The Illusion of Thinking

← Back to logbook

Gonna toot my own horn here: Apple just dropped this paper today: "The Illusion of Thinking: Understanding the Strengths and Limitations of Reasoning Models via the Lens of Problem Complexity" which hits on a LOT of points I just made on my post yesterday. Good timing i guess

A tl/dr of the paper is that Apple did some research on large reasoning models (LRMs) in controllable puzzle environments like Tower of Hanoi, river crossing, checkers, etc. They found that they fail to have generalizable reasoning capabilities in higher complexity problem spaces and struggle with overthinking in low complexity problems. They did some unique work looking at reasoning traces (not just output) to see how the model can follow instructions and move step-by-step in these problems, allowing them to see surprisingly poor instruction-following capabilities.

Similar to what I said yesterday, they confirmed:

Overthinking/reasoning collapse - accuracy progressively declines as problems become more complex before eventually just reaching 0% accuracy. And it's not that the problem itself is harder... it's just solving tower_of_hanoi(5) much more than tower_of_hanoi(100) despite it being literally a "can you follow the algorithm" problem (and, even when the researchers gave them the algorithm, they still didn't perform as well!)
Benchmark saturation - We are really focused on mathematical and coding benchmarks.
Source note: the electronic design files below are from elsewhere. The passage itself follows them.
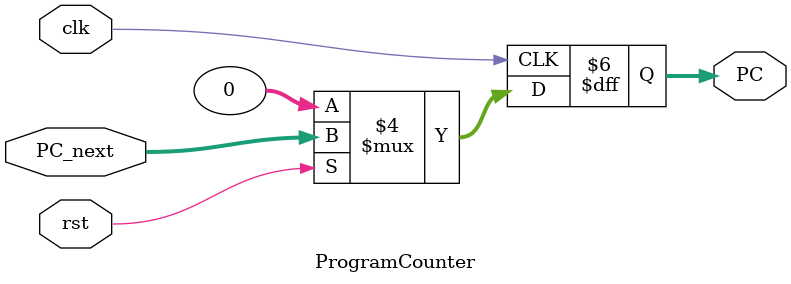
<source format=v>
`timescale 1ns / 1ps

module ProgramCounter(
    input clk, input rst, input [31:0] PC_next, output reg [31:0] PC);
    
    always@(posedge clk) begin 
        if(~rst)
            PC <= {32{1'b0}};
        else
            PC <= PC_next;
    end
    
endmodule

</source>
But these struggle from:

Data contamination - they found degradation in performance from AIME24→25. Are we still just pattern matching?
We cannot "see" into the reasoning traces of the steps that were taken to reach an answer, especially for easily verifiable outputs like math/coding.
We cannot "tune" difficulty of these problems/benchmarks to see how the LRMs can handle increasingly more complex problems
We're missing the forest (general reasoning) for the trees (benchmarks)

Caveats:

These are very contrived problem spaces.
In the appendix you can nit their prompting and evaluation of reasoning traces (maybe they just suck at prompting).
Isn't this kind of obvious?

Future considerations:

How can we evaluate LRMs more robustly? We cannot assume that if the model gave a correct answer, it was reasoning correctly/its reasoning was useful.

Some relevant papers that also are skeptical of reasoning models n stuff:

Models can have a drop in performance of up to 65% if you literally change the variables in math problems (cite).
You can literally insert gibberish into reasoning models that are unrelated to the problem and it doesn't degrade performance at all. Moreover, what models output as what they say they are reasoning often doesn't actually represent what the model is truly reasoning (cite).